Накамура и Ван Мин-до сели за разработку предстоящих операций…
Из кордона Кулунтай подался в харчевню. Он шел и думал, как поскорее кончить с ремеслом, которое обошлось ему уже в полдюжины ран.
Войдя в харчевню, Кулунтай выбрал в углу, подальше от людских глаз, столик, заказал бутылку водки, банку крабов, пучок зеленого луку.
Не спеша налил полный стакан, выпил залпом. Поморщился, поднес к носу кусок черного хлеба. Словно спохватившись, начал придирчиво осматривать остатки сургуча, сохранившиеся на горлышке бутылки. Пожалел, что не предупредил официанта: надо бы распечатать самому.
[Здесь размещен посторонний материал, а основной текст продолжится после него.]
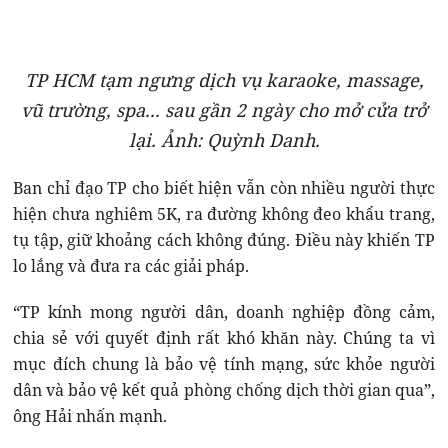
TP HCM tạm ngưng dịch vụ karaoke, massage,
vũ trường, spa... sau gần 2 ngày cho mở cửa trở
lại. Ảnh: Quỳnh Danh.
Ban chỉ đạo TP cho biết hiện vẫn còn nhiều người thực
hiện chưa nghiêm 5K, ra đường không đeo khẩu trang,
tụ tập, giữ khoảng cách không đúng. Điều này khiến TP
lo lắng và đưa ra các giải pháp.
“TP kính mong người dân, doanh nghiệp đồng cảm,
chia sẻ với quyết định rất khó khăn này. Chúng ta vì
mục đích chung là bảo vệ tính mạng, sức khỏe người
dân và bảo vệ kết quả phòng chống dịch thời gian qua”,
ông Hải nhấn mạnh.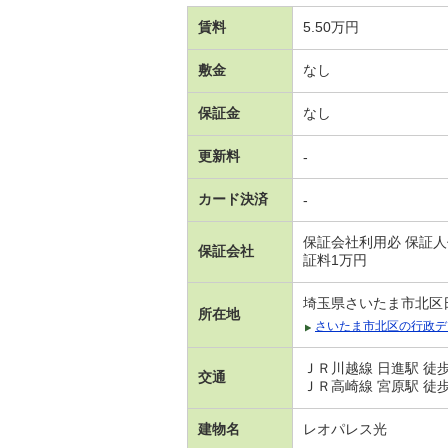
賃料
5.50万円
敷金
なし
保証金
なし
更新料
-
カード決済
-
保証会社利用必 保証人
保証会社
証料1万円
埼玉県さいたま市北区
所在地
さいたま市北区の行政デ
ＪＲ川越線 日進駅 徒
交通
ＪＲ高崎線 宮原駅 徒歩
建物名
レオパレス光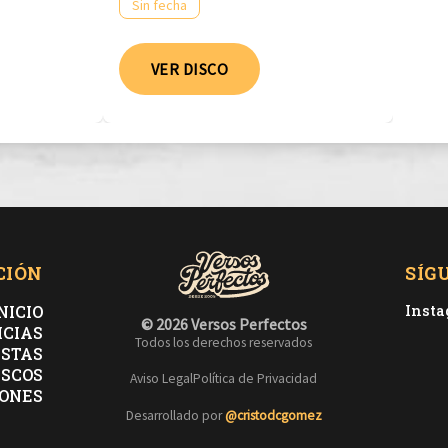
Sin fecha
VER DISCO
CIÓN
SÍG
NICIO
Inst
© 2026 Versos Perfectos
ICIAS
Todos los derechos reservados
ISTAS
ISCOS
Aviso Legal
Política de Privacidad
ONES
Desarrollado por
@cristodcgomez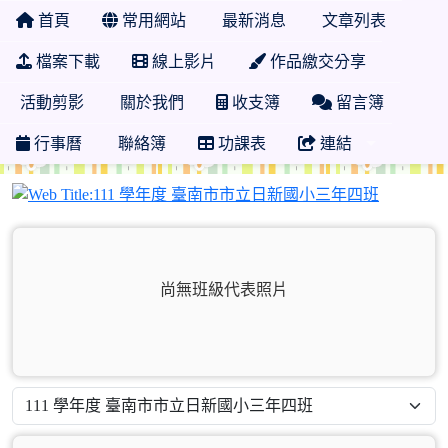
首頁
常用網站
最新消息
文章列表
檔案下載
線上影片
作品繳交分享
活動剪影
關於我們
收支簿
留言簿
行事曆
聯絡簿
功課表
連結
111 學
尚無班級代表照片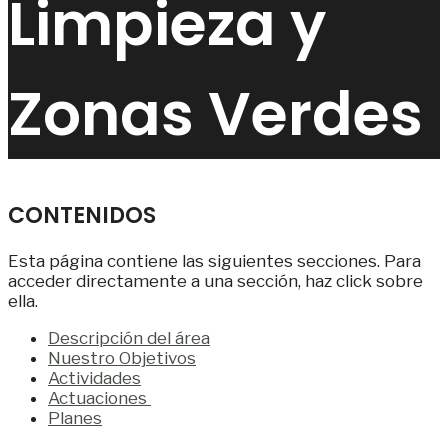
Limpieza y
Zonas Verdes
CONTENIDOS
Esta página contiene las siguientes secciones. Para
acceder directamente a una sección, haz click sobre
ella.
Descripción del área
Nuestro Objetivos
Actividades
Actuaciones
Planes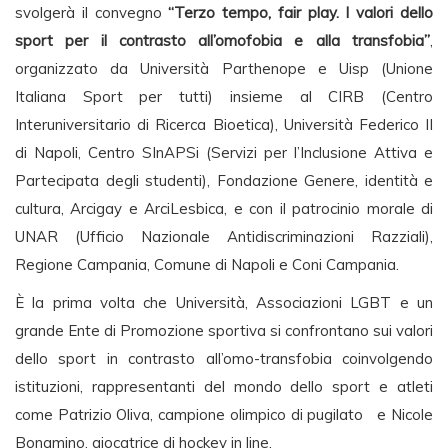
svolgerà il convegno
“Terzo tempo, fair play. I valori dello
sport per il contrasto all’omofobia e alla transfobia”
,
organizzato da Università Parthenope e Uisp (Unione
Italiana Sport per tutti) insieme al CIRB (Centro
Interuniversitario di Ricerca Bioetica), Università Federico II
di Napoli, Centro SInAPSi (Servizi per l’Inclusione Attiva e
Partecipata degli studenti), Fondazione Genere, identità e
cultura, Arcigay e ArciLesbica, e con il patrocinio morale di
UNAR (Ufficio Nazionale Antidiscriminazioni Razziali),
Regione Campania, Comune di Napoli e Coni Campania.
È la prima volta che Università, Associazioni LGBT e un
grande Ente di Promozione sportiva si confrontano sui valori
dello sport in contrasto all’omo-transfobia coinvolgendo
istituzioni, rappresentanti del mondo dello sport e atleti
come Patrizio Oliva, campione olimpico di pugilato e Nicole
Bonamino, giocatrice di hockey in line.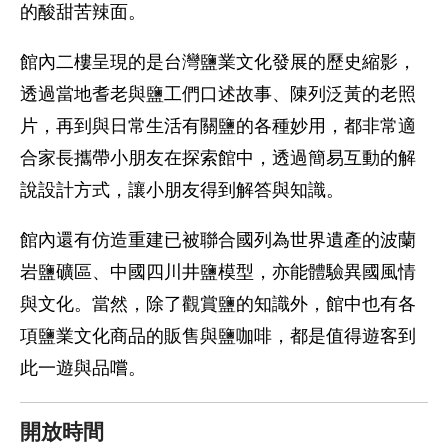
的酸甜苦辣面。
館內二樓呈現的是台灣鹽業文化發展的歷史縮影，
透過當地耆老與鹽工們口述故事、陳列泛黃的老照
片，再到與日常生活有關鹽的各種妙用，都非常適
合家長攜帶小朋友在探索館中，透過簡易互動的解
說設計方式，讓小朋友得到解答與知識。
館內還有仿造重建已被聯合國列為世界遺產的波蘭
岩鹽礦區、中國四川井鹽模型，亦能體驗異國風情
與文化。當然，除了觀賞鹽的知識外，館中也有各
項鹽業文化商品的販售與鹽咖啡，都是值得遊客到
此一遊與品嚐。
開放時間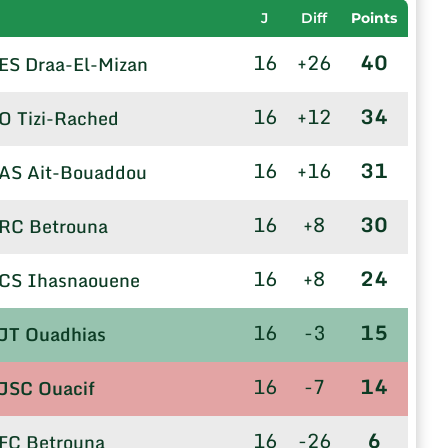
J
Diff
Points
16
+26
40
ES Draa-El-Mizan
16
+12
34
O Tizi-Rached
16
+16
31
AS Ait-Bouaddou
16
+8
30
RC Betrouna
16
+8
24
CS Ihasnaouene
16
-3
15
JT Ouadhias
16
-7
14
JSC Ouacif
16
-26
6
FC Betrouna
Смутила надпись на бутылке: «Нет лучше водки Герасима Антипас № 50. Приготовлена на дистиллированной воде. За качество ручаюсь. Фирма существует на Дальнем Востоке с 1899 года. Остерегайтесь подделки! Проверяйте цельность этикеток, печати и шнурка!» Кулунтай налил несколько капель на ладонь, понюхал. Нет, кажется, натуральная, пшеничная! Убедившись, стал с аппетитом закусывать. Выпил еще. Обхватил огромной ручищей подбородок, уставился в одну точку.
Жизнь прожита. Уже за пятьдесят, а будто и не жил. По-собачьи как-то все получилось. Вечно одни лишения, насмешки, издевательства. Если и случались в жизни радостные минуты, то так редко, что приходилось напрягать память, чтобы вспомнить их. Давно это было. Еще тогда, года Кулунтай бродил по албазинской тайге, коротал зимние ночи у костров вместе с сородичами-манеграми и был свободен и независим, как горностай.
Теперь Кулунтай вряд ли сумеет смастерить ловушку на зверя, поставить плашку или черкан. А ведь, бывало, он и на медведя хаживал с одной пальмой[1]. Да, что ни говори, а молодость есть молодость. Вспомнив былую силу и ловкость, манегр невесело улыбнулся.
Кулунтай выпил еще. В затуманенном мозгу назойливо возникали картины прошлого. Вот он видит себя в стремительном вихре хоровода. Уже не один танцор, выбившийся из сил, покинул круг, а он все пляшет и пляшет. Круг танцоров становится все меньше и меньше. Ритм танца нарастает. Отовсюду доносятся выкрики «Е-хорь-е! Эхе-гей-е!» Кулунтаю кажется, что он слышит их сейчас так же отчетливо, как и тогда, в танце.